BEGIN
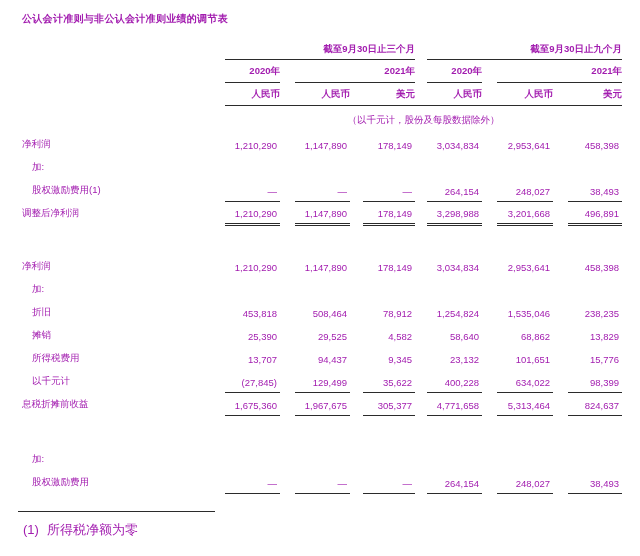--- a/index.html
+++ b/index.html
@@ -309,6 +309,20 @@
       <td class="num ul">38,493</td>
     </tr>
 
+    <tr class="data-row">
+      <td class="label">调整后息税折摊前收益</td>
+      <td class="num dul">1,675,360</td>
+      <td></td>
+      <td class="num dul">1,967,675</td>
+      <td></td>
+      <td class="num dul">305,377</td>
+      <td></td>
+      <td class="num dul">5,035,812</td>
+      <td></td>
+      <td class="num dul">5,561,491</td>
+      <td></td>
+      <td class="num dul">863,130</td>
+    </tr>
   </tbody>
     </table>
END
= About this exercise =
Print the material exactly as given, but not the pictures.

= Answer section =
--- a/index.html
+++ b/index.html
@@ -309,6 +309,20 @@
       <td class="num ul">38,493</td>
     </tr>
 
+    <tr class="data-row">
+      <td class="label">调整后息税折摊前收益</td>
+      <td class="num dul">1,675,360</td>
+      <td></td>
+      <td class="num dul">1,967,675</td>
+      <td></td>
+      <td class="num dul">305,377</td>
+      <td></td>
+      <td class="num dul">5,035,812</td>
+      <td></td>
+      <td class="num dul">5,561,491</td>
+      <td></td>
+      <td class="num dul">863,130</td>
+    </tr>
   </tbody>
     </table>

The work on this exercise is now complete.